Cabrillo Specification Notes

This page is intended to answer common questions and provide information for developers that are creating software to output or read Cabrillo format log files.

  • The goal of the Cabrillo summary sheet information is for the contest participant to describe the nature of his participation in the contest. It is the responsibility of the contest sponsor to assign a valid contest category based on the attributes of the operation.
  • Cabrillo V3 is intended to be backwards compatible with previous versions of Cabrillo. Therefore if people submit logs that were created by Cabrillo v2-compliant loggers, their logs will still be accepted by Cabrillo v3 email robots.
  • The Cabrillo format for Sweepstakes looks like this:
    QSO: 14042 CW 1997-11-03 0101 N5KO       1211 B 74 SCV KA5WSS/VE3 1071 A 74 ON
    QSO: 14042 CW 1997-11-03 0102 N5KO       1212 B 74 SCV NJ2L       1122 B 81 WNY
    QSO: 14042 CW 1997-11-03 0102 N5KO       1213 B 74 SCV K9ZO        902 A 69 IL
    

    You will note the examples use fixed columns and are space delimited. This is to make it both human and robot readable. However, in the case of a field overflow, the information should be truncated so that it fits into the field and doesn’t disrupt data in other columns, so a call like KA5WSS/ARRL-JUBILEE would appear like this:

    QSO: 14042 CW 1997-11-03 0101 N5KO       1211 B 74 SCV KA5WSS/ARR 1071 A 74 ON
    QSO: 14042 CW 1997-11-03 0102 N5KO       1212 B 74 SCV NJ2L       1122 B 81 WNY
    QSO: 14042 CW 1997-11-03 0102 N5KO       1213 B 74 SCV K9ZO        902 A 69 IL
    
  • While the specification implies fixed columns for all data, this is not an absolute requirement.  Most contest sponsors accept any space or tab character as a delimiter between data. The major contest sponsors such as CQ and ARRL do accept space or tab as a delimiter. I.e., data does not need to be in specific columns.
  • One goal is to make the logs and summary sheets easy to read by both humans and by computers. The most appropriate non-printable characters in a log submission should be SPACE and the appropriate text end-of-line sequence for the platform the logging program runs on, such as CR/LF for DOS.
  • CLAIMED-SCORE is included so that a High Claimed Scores report may be generated. Line score data such a QSOs, QSO points, multipliers, on-time and off-time will be computed during the log checking process.
  • CLUB, OPERATORS, SOAPBOX, and ADDRESS lines may appear multiple times with different data, as shown. Please limit the number of ADDRESS: lines to a total count of four so that the name and address may be fit onto a standard mailing label.
    NAME: Trey Garlough
    ADDRESS: 7375 Oak Ridge Road
    ADDRESS: Aptos, CA 95003
    ADDRESS: USA
    

    Other types of lines may only appear once.

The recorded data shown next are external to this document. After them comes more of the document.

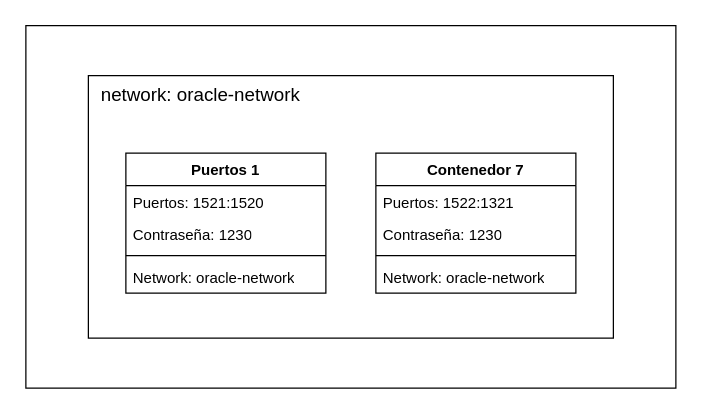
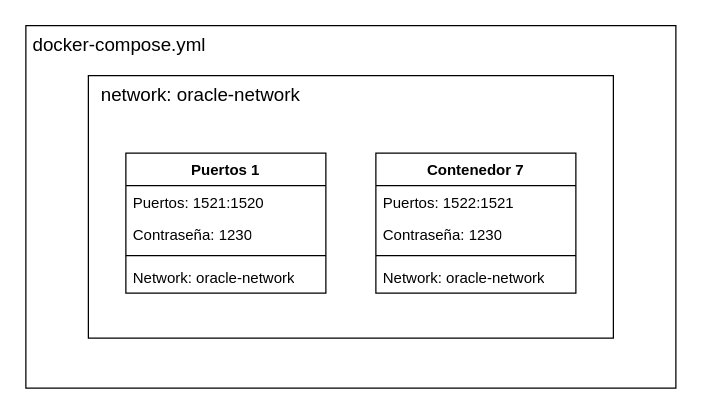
  <mxCell id="0" />
  <mxCell id="1" parent="0" />
  <mxCell id="2" value="" style="rounded=0;whiteSpace=wrap;html=1;" vertex="1" parent="1"><mxGeometry x="20" y="20" width="520" height="290" as="geometry" /></mxCell>
+ <mxCell id="3" value="&lt;font style=&quot;font-size: 15px;&quot;&gt;docker-compose.yml&lt;/font&gt;" style="text;html=1;align=center;verticalAlign=middle;whiteSpace=wrap;rounded=0;" vertex="1" parent="1"><mxGeometry x="20" y="20" width="150" height="30" as="geometry" /></mxCell>
  <mxCell id="4" value="" style="rounded=0;whiteSpace=wrap;html=1;" vertex="1" parent="1"><mxGeometry x="70" y="60" width="420" height="210" as="geometry" /></mxCell>
  <mxCell id="5" value="&lt;font style=&quot;font-size: 15px;&quot;&gt;network: oracle-network&lt;/font&gt;" style="text;html=1;align=center;verticalAlign=middle;whiteSpace=wrap;rounded=0;" vertex="1" parent="1"><mxGeometry x="70" y="60" width="180" height="30" as="geometry" /></mxCell>
  <mxCell id="6" value="Puertos 1" style="swimlane;fontStyle=1;align=center;verticalAlign=top;childLayout=stackLayout;horizontal=1;startSize=26;horizontalStack=0;resizeParent=1;resizeParentMax=0;resizeLast=0;collapsible=1;marginBottom=0;whiteSpace=wrap;html=1;" vertex="1" parent="1"><mxGeometry x="100" y="122" width="160" height="112" as="geometry" /></mxCell>
  <mxCell id="7" value="Puertos: 1521:1520" style="text;strokeColor=none;fillColor=none;align=left;verticalAlign=top;spacingLeft=4;spacingRight=4;overflow=hidden;rotatable=0;points=[[0,0.5],[1,0.5]];portConstraint=eastwest;whiteSpace=wrap;html=1;" vertex="1" parent="6"><mxGeometry y="26" width="160" height="26" as="geometry" /></mxCell>
  <mxCell id="8" value="Contraseña: 1230" style="text;strokeColor=none;fillColor=none;align=left;verticalAlign=top;spacingLeft=4;spacingRight=4;overflow=hidden;rotatable=0;points=[[0,0.5],[1,0.5]];portConstraint=eastwest;whiteSpace=wrap;html=1;" vertex="1" parent="6"><mxGeometry y="52" width="160" height="26" as="geometry" /></mxCell>
  <mxCell id="9" value="" style="line;strokeWidth=1;fillColor=none;align=left;verticalAlign=middle;spacingTop=-1;spacingLeft=3;spacingRight=3;rotatable=0;labelPosition=right;points=[];portConstraint=eastwest;strokeColor=inherit;" vertex="1" parent="6"><mxGeometry y="78" width="160" height="8" as="geometry" /></mxCell>
  <mxCell id="10" value="Network: oracle-network" style="text;strokeColor=none;fillColor=none;align=left;verticalAlign=top;spacingLeft=4;spacingRight=4;overflow=hidden;rotatable=0;points=[[0,0.5],[1,0.5]];portConstraint=eastwest;whiteSpace=wrap;html=1;" vertex="1" parent="6"><mxGeometry y="86" width="160" height="26" as="geometry" /></mxCell>
  <mxCell id="11" value="Contenedor 7" style="swimlane;fontStyle=1;align=center;verticalAlign=top;childLayout=stackLayout;horizontal=1;startSize=26;horizontalStack=0;resizeParent=1;resizeParentMax=0;resizeLast=0;collapsible=1;marginBottom=0;whiteSpace=wrap;html=1;" vertex="1" parent="1"><mxGeometry x="300" y="122" width="160" height="112" as="geometry" /></mxCell>
- <mxCell id="12" value="Puertos: 1522:1321" style="text;strokeColor=none;fillColor=none;align=left;verticalAlign=top;spacingLeft=4;spacingRight=4;overflow=hidden;rotatable=0;points=[[0,0.5],[1,0.5]];portConstraint=eastwest;whiteSpace=wrap;html=1;" vertex="1" parent="11"><mxGeometry y="26" width="160" height="26" as="geometry" /></mxCell>
+ <mxCell id="12" value="Puertos: 1522:1521" style="text;strokeColor=none;fillColor=none;align=left;verticalAlign=top;spacingLeft=4;spacingRight=4;overflow=hidden;rotatable=0;points=[[0,0.5],[1,0.5]];portConstraint=eastwest;whiteSpace=wrap;html=1;" vertex="1" parent="11"><mxGeometry y="26" width="160" height="26" as="geometry" /></mxCell>
  <mxCell id="13" value="Contraseña: 1230" style="text;strokeColor=none;fillColor=none;align=left;verticalAlign=top;spacingLeft=4;spacingRight=4;overflow=hidden;rotatable=0;points=[[0,0.5],[1,0.5]];portConstraint=eastwest;whiteSpace=wrap;html=1;" vertex="1" parent="11"><mxGeometry y="52" width="160" height="26" as="geometry" /></mxCell>
  <mxCell id="14" value="" style="line;strokeWidth=1;fillColor=none;align=left;verticalAlign=middle;spacingTop=-1;spacingLeft=3;spacingRight=3;rotatable=0;labelPosition=right;points=[];portConstraint=eastwest;strokeColor=inherit;" vertex="1" parent="11"><mxGeometry y="78" width="160" height="8" as="geometry" /></mxCell>
  <mxCell id="15" value="Network: oracle-network" style="text;strokeColor=none;fillColor=none;align=left;verticalAlign=top;spacingLeft=4;spacingRight=4;overflow=hidden;rotatable=0;points=[[0,0.5],[1,0.5]];portConstraint=eastwest;whiteSpace=wrap;html=1;" vertex="1" parent="11"><mxGeometry y="86" width="160" height="26" as="geometry" /></mxCell>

  • If no soapbox is entered into the logging program, please write out something like
    SOAPBOX:
    SOAPBOX:

    so that people will get the right idea if they decide to edit the file by hand. Same thing applies to NAME, ADDRESS, CLUB, and OPERATORS.

  • The OPERATORS field is a space-delimited list of operator callsign(s). You may also list the callsign of the host station by placing an “@” character in front of the callsign within the operator list. KH6ND operating from KH7R’s QTH as KH7X could describe this situation in his Cabrillo file like this
    CALLSIGN: KH7X
    OPERATORS: KH6ND @KH7R
    

Frequently Asked Questions

Q: There is no QSO or multiplier data in the summary sheet part of
Cabrillo. Why not?

The QSO and multiplier data will be computed automatically as part of the log checking procedure.

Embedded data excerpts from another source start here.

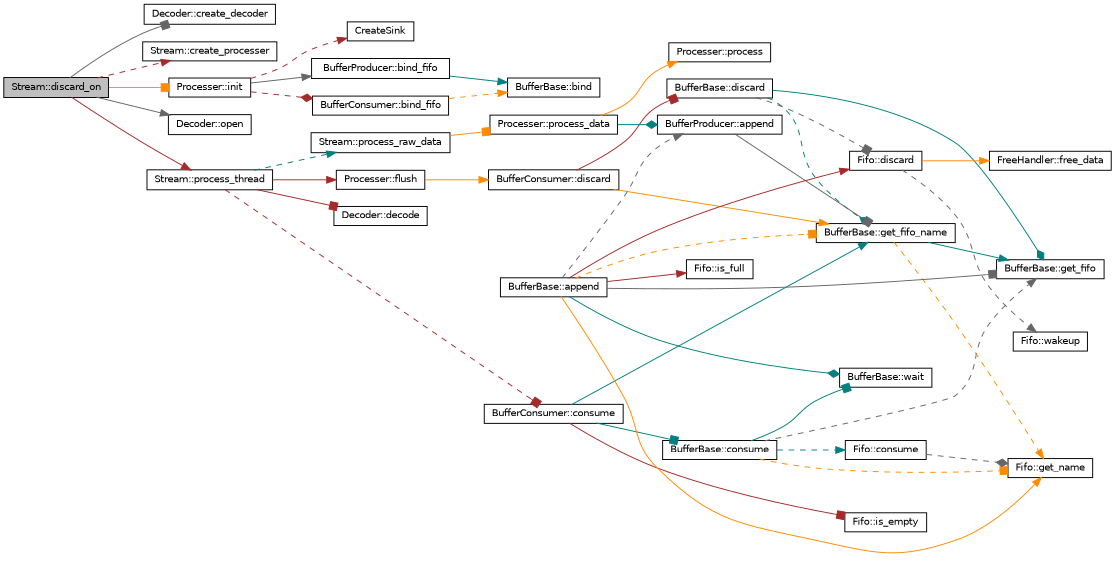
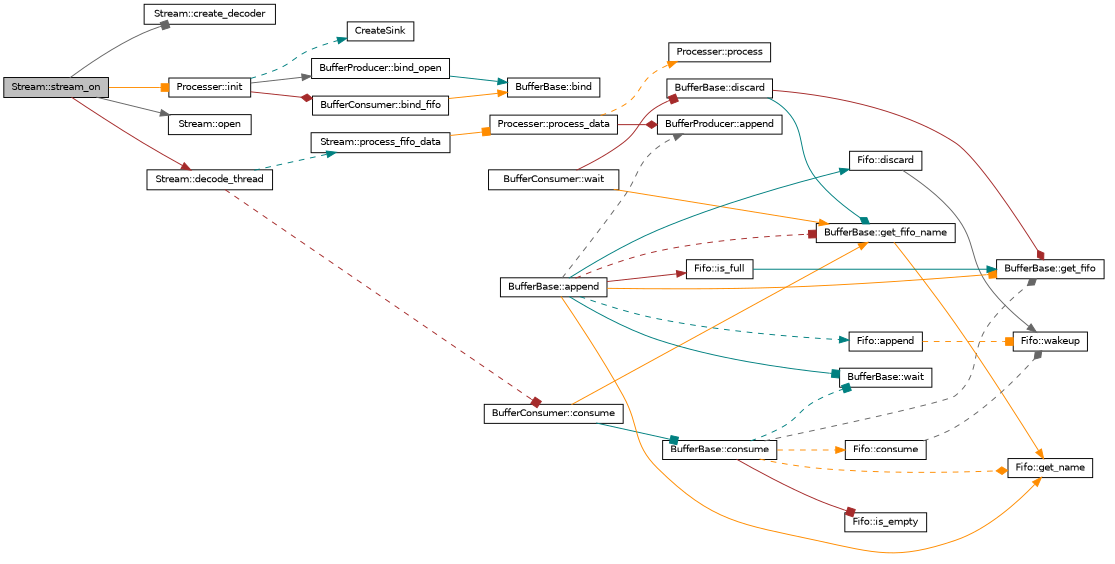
  digraph {
    rankdir=LR
    node [color=black fillcolor=white fontname=Helvetica fontsize=10 shape=record style=filled]
    edge [arrowhead=normal color=darkorange fontname=Helvetica fontsize=10 labelfontname=Helvetica labelfontsize=10 style=solid]
-   n1 [fillcolor=grey75 fontcolor=black height=0.2 label="Stream::discard_on" width=0.4]
-   n2 [height=0.2 label="Decoder::create_decoder" width=0.4]
-   n3 [height=0.2 label="Stream::create_processer" width=0.4]
+   n1 [fillcolor=grey75 fontcolor=black height=0.2 label="Stream::stream_on" width=0.4]
+   n2 [height=0.2 label="Stream::create_decoder" width=0.4]
    n4 [height=0.2 label="Processer::init" width=0.4]
-   n5 [height=0.2 label="Decoder::open" width=0.4]
-   n6 [height=0.2 label="Stream::process_thread" width=0.4]
+   n5 [height=0.2 label="Stream::open" width=0.4]
+   n6 [height=0.2 label="Stream::decode_thread" width=0.4]
    n7 [height=0.2 label="BufferConsumer::bind_fifo" width=0.4]
-   n8 [height=0.2 label="BufferProducer::bind_fifo" width=0.4]
+   n8 [height=0.2 label="BufferProducer::bind_open" width=0.4]
    n9 [height=0.2 label=CreateSink width=0.4]
    n10 [height=0.2 label="BufferConsumer::consume" width=0.4]
-   n11 [height=0.2 label="Decoder::decode" width=0.4]
-   n12 [height=0.2 label="Processer::flush" width=0.4]
-   n13 [height=0.2 label="Stream::process_raw_data" width=0.4]
+   n13 [height=0.2 label="Stream::process_fifo_data" width=0.4]
    n14 [height=0.2 label="BufferBase::bind" width=0.4]
    n15 [height=0.2 label="BufferBase::consume" width=0.4]
    n16 [height=0.2 label="BufferBase::get_fifo_name" width=0.4]
-   n17 [height=0.2 label="BufferConsumer::discard" width=0.4]
+   n17 [height=0.2 label="BufferConsumer::wait" width=0.4]
    n18 [height=0.2 label="Processer::process_data" width=0.4]
    n19 [height=0.2 label="Fifo::consume" width=0.4]
    n20 [height=0.2 label="BufferBase::get_fifo" width=0.4]
    n21 [height=0.2 label="Fifo::get_name" width=0.4]
    n22 [height=0.2 label="Fifo::is_empty" width=0.4]
    n23 [height=0.2 label="BufferBase::wait" width=0.4]
    n24 [height=0.2 label="Fifo::wakeup" width=0.4]
    n25 [height=0.2 label="BufferBase::discard" width=0.4]
    n26 [height=0.2 label="Fifo::discard" width=0.4]
-   n27 [height=0.2 label="FreeHandler::free_data" width=0.4]
    n28 [height=0.2 label="BufferProducer::append" width=0.4]
    n29 [height=0.2 label="Processer::process" width=0.4]
    n30 [height=0.2 label="BufferBase::append" width=0.4]
+   n31 [height=0.2 label="Fifo::append" width=0.4]
    n32 [height=0.2 label="Fifo::is_full" width=0.4]
    n1 -> n2 [arrowhead=box color=gray40]
-   n1 -> n3 [color=brown style=dashed]
    n1 -> n4 [arrowhead=box]
    n1 -> n5 [color=gray40]
    n1 -> n6 [color=brown]
-   n4 -> n7 [arrowhead=diamond color=brown style=dashed]
+   n4 -> n7 [arrowhead=diamond color=brown]
    n4 -> n8 [color=gray40]
-   n4 -> n9 [color=brown style=dashed]
+   n4 -> n9 [color=teal style=dashed]
    n6 -> n10 [arrowhead=box color=brown style=dashed]
-   n6 -> n11 [arrowhead=box color=brown]
-   n6 -> n12 [color=brown]
    n6 -> n13 [color=teal style=dashed]
-   n7 -> n14 [style=dashed]
+   n7 -> n14
    n8 -> n14 [color=teal]
    n10 -> n15 [arrowhead=box color=teal]
-   n10 -> n16 [color=teal]
-   n12 -> n17
+   n10 -> n16
    n13 -> n18 [arrowhead=box]
-   n15 -> n19 [color=teal style=dashed]
-   n15 -> n20 [color=gray40 style=dashed]
-   n15 -> n21 [arrowhead=box style=dashed]
-   n10 -> n22 [arrowhead=box color=brown]
-   n15 -> n23 [arrowhead=box color=teal]
-   n16 -> n20 [color=teal]
-   n16 -> n21 [style=dashed]
+   n15 -> n19 [style=dashed]
+   n15 -> n20 [arrowhead=diamond color=gray40 style=dashed]
+   n15 -> n21 [arrowhead=diamond style=dashed]
+   n15 -> n22 [arrowhead=box color=brown]
+   n15 -> n23 [arrowhead=box color=teal style=dashed]
+   n32 -> n20 [color=teal]
+   n16 -> n21
    n17 -> n16
    n17 -> n25 [arrowhead=box color=brown]
-   n18 -> n28 [arrowhead=diamond color=teal]
-   n18 -> n29
-   n19 -> n21 [arrowhead=diamond color=gray40 style=dashed]
-   n25 -> n16 [arrowhead=diamond color=teal style=dashed]
-   n25 -> n20 [arrowhead=diamond color=teal]
-   n25 -> n26 [arrowhead=box color=gray40 style=dashed]
-   n26 -> n24 [color=gray40 style=dashed]
-   n26 -> n27
-   n28 -> n16 [arrowhead=box color=gray40]
-   n30 -> n16 [arrowhead=box style=dashed]
-   n30 -> n20 [arrowhead=box color=gray40]
+   n18 -> n28 [arrowhead=diamond color=brown]
+   n18 -> n29 [style=dashed]
+   n19 -> n24 [arrowhead=diamond color=gray40 style=dashed]
+   n25 -> n16 [arrowhead=diamond color=teal]
+   n25 -> n20 [arrowhead=diamond color=brown]
+   n26 -> n24 [color=gray40]
+   n30 -> n16 [arrowhead=box color=brown style=dashed]
+   n30 -> n20 [arrowhead=box]
    n30 -> n21
-   n30 -> n23 [arrowhead=diamond color=teal]
-   n30 -> n26 [color=brown]
+   n30 -> n23 [arrowhead=box color=teal]
+   n30 -> n26 [color=teal]
    n30 -> n28 [color=gray40 style=dashed]
+   n30 -> n31 [color=teal style=dashed]
    n30 -> n32 [color=brown]
+   n31 -> n24 [arrowhead=box style=dashed]
  }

Q: There is no way to assign point values to QSOs in Cabrillo. Why not?

The point value of each QSO will be computed automatically as part of the log checking procedure.

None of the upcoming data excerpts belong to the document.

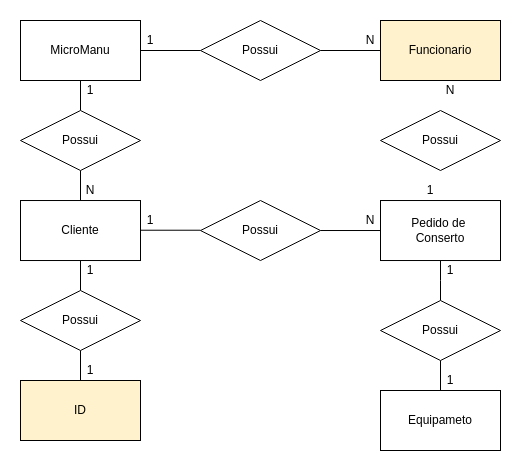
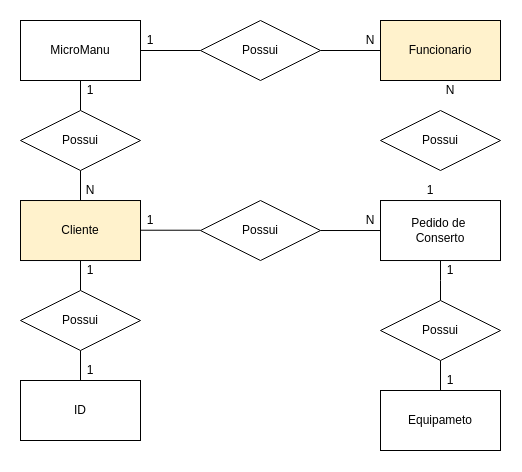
  <mxCell id="0" />
  <mxCell id="1" parent="0" />
  <mxCell id="2" style="edgeStyle=orthogonalEdgeStyle;rounded=0;orthogonalLoop=1;jettySize=auto;html=1;exitX=1;exitY=0.5;exitDx=0;exitDy=0;entryX=0;entryY=0.5;entryDx=0;entryDy=0;endArrow=none;endFill=0;" edge="1" parent="1" source="4" target="6"><mxGeometry relative="1" as="geometry" /></mxCell>
  <mxCell id="3" style="edgeStyle=orthogonalEdgeStyle;rounded=0;orthogonalLoop=1;jettySize=auto;html=1;exitX=0.5;exitY=1;exitDx=0;exitDy=0;entryX=0.5;entryY=0;entryDx=0;entryDy=0;endArrow=none;endFill=0;" edge="1" parent="1" source="4" target="11"><mxGeometry relative="1" as="geometry" /></mxCell>
  <mxCell id="4" value="MicroManu" style="rounded=0;whiteSpace=wrap;html=1;" vertex="1" parent="1"><mxGeometry x="20" y="20" width="120" height="60" as="geometry" /></mxCell>
  <mxCell id="5" style="edgeStyle=orthogonalEdgeStyle;rounded=0;orthogonalLoop=1;jettySize=auto;html=1;exitX=1;exitY=0.5;exitDx=0;exitDy=0;endArrow=none;endFill=0;entryX=0;entryY=0.5;entryDx=0;entryDy=0;" edge="1" parent="1" source="6" target="7"><mxGeometry relative="1" as="geometry"><mxPoint x="370" y="50" as="targetPoint" /></mxGeometry></mxCell>
  <mxCell id="6" value="Possui" style="shape=rhombus;perimeter=rhombusPerimeter;whiteSpace=wrap;html=1;align=center;" vertex="1" parent="1"><mxGeometry x="200" y="20" width="120" height="60" as="geometry" /></mxCell>
  <mxCell id="7" value="Funcionario" style="rounded=0;whiteSpace=wrap;html=1;fillColor=#fff2cc;" vertex="1" parent="1"><mxGeometry x="380" y="20" width="120" height="60" as="geometry" /></mxCell>
  <mxCell id="8" value="1" style="text;html=1;strokeColor=none;fillColor=none;align=center;verticalAlign=middle;whiteSpace=wrap;rounded=0;" vertex="1" parent="1"><mxGeometry x="140" y="30" width="20" height="20" as="geometry" /></mxCell>
  <mxCell id="9" value="N" style="text;html=1;strokeColor=none;fillColor=none;align=center;verticalAlign=middle;whiteSpace=wrap;rounded=0;" vertex="1" parent="1"><mxGeometry x="360" y="30" width="20" height="20" as="geometry" /></mxCell>
  <mxCell id="10" style="edgeStyle=orthogonalEdgeStyle;rounded=0;orthogonalLoop=1;jettySize=auto;html=1;endArrow=none;endFill=0;entryX=0.5;entryY=0;entryDx=0;entryDy=0;exitX=0.5;exitY=1;exitDx=0;exitDy=0;" edge="1" parent="1" source="11" target="13"><mxGeometry relative="1" as="geometry"><mxPoint x="370" y="120.02" as="targetPoint" /><mxPoint x="79.966" y="180.003" as="sourcePoint" /></mxGeometry></mxCell>
  <mxCell id="11" value="Possui" style="shape=rhombus;perimeter=rhombusPerimeter;whiteSpace=wrap;html=1;align=center;" vertex="1" parent="1"><mxGeometry x="20" y="110" width="120" height="60" as="geometry" /></mxCell>
  <mxCell id="12" style="edgeStyle=orthogonalEdgeStyle;rounded=0;orthogonalLoop=1;jettySize=auto;html=1;entryX=0.5;entryY=0;entryDx=0;entryDy=0;endArrow=none;endFill=0;" edge="1" parent="1" source="13" target="15"><mxGeometry relative="1" as="geometry" /></mxCell>
- <mxCell id="13" value="Cliente" style="rounded=0;whiteSpace=wrap;html=1;" vertex="1" parent="1"><mxGeometry x="20" y="200.02" width="120" height="60" as="geometry" /></mxCell>
+ <mxCell id="13" value="Cliente" style="rounded=0;whiteSpace=wrap;html=1;fillColor=#fff2cc;" vertex="1" parent="1"><mxGeometry x="20" y="200.02" width="120" height="60" as="geometry" /></mxCell>
  <mxCell id="14" style="edgeStyle=orthogonalEdgeStyle;rounded=0;orthogonalLoop=1;jettySize=auto;html=1;exitX=0.5;exitY=1;exitDx=0;exitDy=0;entryX=0.5;entryY=0;entryDx=0;entryDy=0;endArrow=none;endFill=0;" edge="1" parent="1" source="15" target="16"><mxGeometry relative="1" as="geometry" /></mxCell>
  <mxCell id="15" value="Possui" style="shape=rhombus;perimeter=rhombusPerimeter;whiteSpace=wrap;html=1;align=center;" vertex="1" parent="1"><mxGeometry x="20" y="290" width="120" height="60" as="geometry" /></mxCell>
- <mxCell id="16" value="ID" style="rounded=0;whiteSpace=wrap;html=1;fillColor=#fff2cc;" vertex="1" parent="1"><mxGeometry x="20" y="380" width="120" height="60" as="geometry" /></mxCell>
+ <mxCell id="16" value="ID" style="rounded=0;whiteSpace=wrap;html=1;" vertex="1" parent="1"><mxGeometry x="20" y="380" width="120" height="60" as="geometry" /></mxCell>
  <mxCell id="17" value="1" style="text;html=1;strokeColor=none;fillColor=none;align=center;verticalAlign=middle;whiteSpace=wrap;rounded=0;" vertex="1" parent="1"><mxGeometry x="80" y="80" width="20" height="20" as="geometry" /></mxCell>
  <mxCell id="18" value="N" style="text;html=1;strokeColor=none;fillColor=none;align=center;verticalAlign=middle;whiteSpace=wrap;rounded=0;" vertex="1" parent="1"><mxGeometry x="80" y="180.02" width="20" height="20" as="geometry" /></mxCell>
  <mxCell id="19" value="1" style="text;html=1;strokeColor=none;fillColor=none;align=center;verticalAlign=middle;whiteSpace=wrap;rounded=0;" vertex="1" parent="1"><mxGeometry x="80" y="260.02" width="20" height="20" as="geometry" /></mxCell>
  <mxCell id="20" value="1" style="text;html=1;strokeColor=none;fillColor=none;align=center;verticalAlign=middle;whiteSpace=wrap;rounded=0;" vertex="1" parent="1"><mxGeometry x="80" y="360" width="20" height="20" as="geometry" /></mxCell>
  <mxCell id="21" style="edgeStyle=orthogonalEdgeStyle;rounded=0;orthogonalLoop=1;jettySize=auto;html=1;exitX=1;exitY=0.5;exitDx=0;exitDy=0;entryX=0;entryY=0.5;entryDx=0;entryDy=0;endArrow=none;endFill=0;" edge="1" parent="1"><mxGeometry relative="1" as="geometry"><mxPoint x="140" y="229.73" as="sourcePoint" /><mxPoint x="200" y="229.73" as="targetPoint" /></mxGeometry></mxCell>
  <mxCell id="22" style="edgeStyle=orthogonalEdgeStyle;rounded=0;orthogonalLoop=1;jettySize=auto;html=1;exitX=1;exitY=0.5;exitDx=0;exitDy=0;entryX=0;entryY=0.5;entryDx=0;entryDy=0;endArrow=none;endFill=0;" edge="1" parent="1" source="23" target="25"><mxGeometry relative="1" as="geometry" /></mxCell>
  <mxCell id="23" value="Possui" style="shape=rhombus;perimeter=rhombusPerimeter;whiteSpace=wrap;html=1;align=center;" vertex="1" parent="1"><mxGeometry x="200" y="200.02" width="120" height="60" as="geometry" /></mxCell>
  <mxCell id="24" style="edgeStyle=orthogonalEdgeStyle;rounded=0;orthogonalLoop=1;jettySize=auto;html=1;endArrow=none;endFill=0;" edge="1" parent="1" source="25"><mxGeometry relative="1" as="geometry"><mxPoint x="440" y="300" as="targetPoint" /></mxGeometry></mxCell>
  <mxCell id="25" value="Pedido de&amp;nbsp;&lt;br&gt;Conserto" style="rounded=0;whiteSpace=wrap;html=1;" vertex="1" parent="1"><mxGeometry x="380" y="200.02" width="120" height="60" as="geometry" /></mxCell>
  <mxCell id="26" value="1" style="text;html=1;strokeColor=none;fillColor=none;align=center;verticalAlign=middle;whiteSpace=wrap;rounded=0;" vertex="1" parent="1"><mxGeometry x="140" y="210" width="20" height="20" as="geometry" /></mxCell>
  <mxCell id="27" value="N" style="text;html=1;strokeColor=none;fillColor=none;align=center;verticalAlign=middle;whiteSpace=wrap;rounded=0;" vertex="1" parent="1"><mxGeometry x="360" y="210" width="20" height="20" as="geometry" /></mxCell>
  <mxCell id="28" value="Equipameto" style="rounded=0;whiteSpace=wrap;html=1;" vertex="1" parent="1"><mxGeometry x="380" y="390" width="120" height="60" as="geometry" /></mxCell>
  <mxCell id="29" style="edgeStyle=orthogonalEdgeStyle;rounded=0;orthogonalLoop=1;jettySize=auto;html=1;entryX=0.5;entryY=0;entryDx=0;entryDy=0;endArrow=none;endFill=0;" edge="1" parent="1" source="30" target="28"><mxGeometry relative="1" as="geometry" /></mxCell>
  <mxCell id="30" value="Possui" style="shape=rhombus;perimeter=rhombusPerimeter;whiteSpace=wrap;html=1;align=center;" vertex="1" parent="1"><mxGeometry x="380" y="300" width="120" height="60" as="geometry" /></mxCell>
  <mxCell id="31" value="Possui" style="shape=rhombus;perimeter=rhombusPerimeter;whiteSpace=wrap;html=1;align=center;" vertex="1" parent="1"><mxGeometry x="380" y="110" width="120" height="60" as="geometry" /></mxCell>
  <mxCell id="32" value="1" style="text;html=1;strokeColor=none;fillColor=none;align=center;verticalAlign=middle;whiteSpace=wrap;rounded=0;" vertex="1" parent="1"><mxGeometry x="440" y="260.02" width="20" height="20" as="geometry" /></mxCell>
  <mxCell id="33" value="1" style="text;html=1;strokeColor=none;fillColor=none;align=center;verticalAlign=middle;whiteSpace=wrap;rounded=0;" vertex="1" parent="1"><mxGeometry x="440" y="370" width="20" height="20" as="geometry" /></mxCell>
  <mxCell id="34" value="1" style="text;html=1;strokeColor=none;fillColor=none;align=center;verticalAlign=middle;whiteSpace=wrap;rounded=0;" vertex="1" parent="1"><mxGeometry x="420" y="180.02" width="20" height="20" as="geometry" /></mxCell>
  <mxCell id="35" value="N" style="text;html=1;strokeColor=none;fillColor=none;align=center;verticalAlign=middle;whiteSpace=wrap;rounded=0;" vertex="1" parent="1"><mxGeometry x="440" y="80" width="20" height="20" as="geometry" /></mxCell>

Q: There is no way to indicate new multipliers as worked in Cabrillo.
Why not?

The multiplier count will be computed automatically as part of the log checking procedure.

Q: There is no way to indicate duplicate QSOs in Cabrillo. Why not?

Duplicate QSOs will be assigned a value of zero points automatically as part of the log checking procedure.

Q: I’m a logging program author. Because the Cabrillo format doesn’t
provide for indicating duplicate QSOs, new multipliers as worked and
various other vestiges of the paper log era, should I create my own
special set of extensions to Cabrillo and implement them in my logging
program?

No. The Cabrillo specification includes all the information the contest sponsor needs. Generating files that are not Cabrillo-compliant undermines the automation process, thus causing extra work and greater potential for human error on the part of contest sponsors.

Q: What should I name the file?

Experience indicates that a filename like CALLSIGN.LOG or CALLSIGN.CBR (where CALLSIGN is the call sign used during the contest) is the most effective name for the contest sponsors.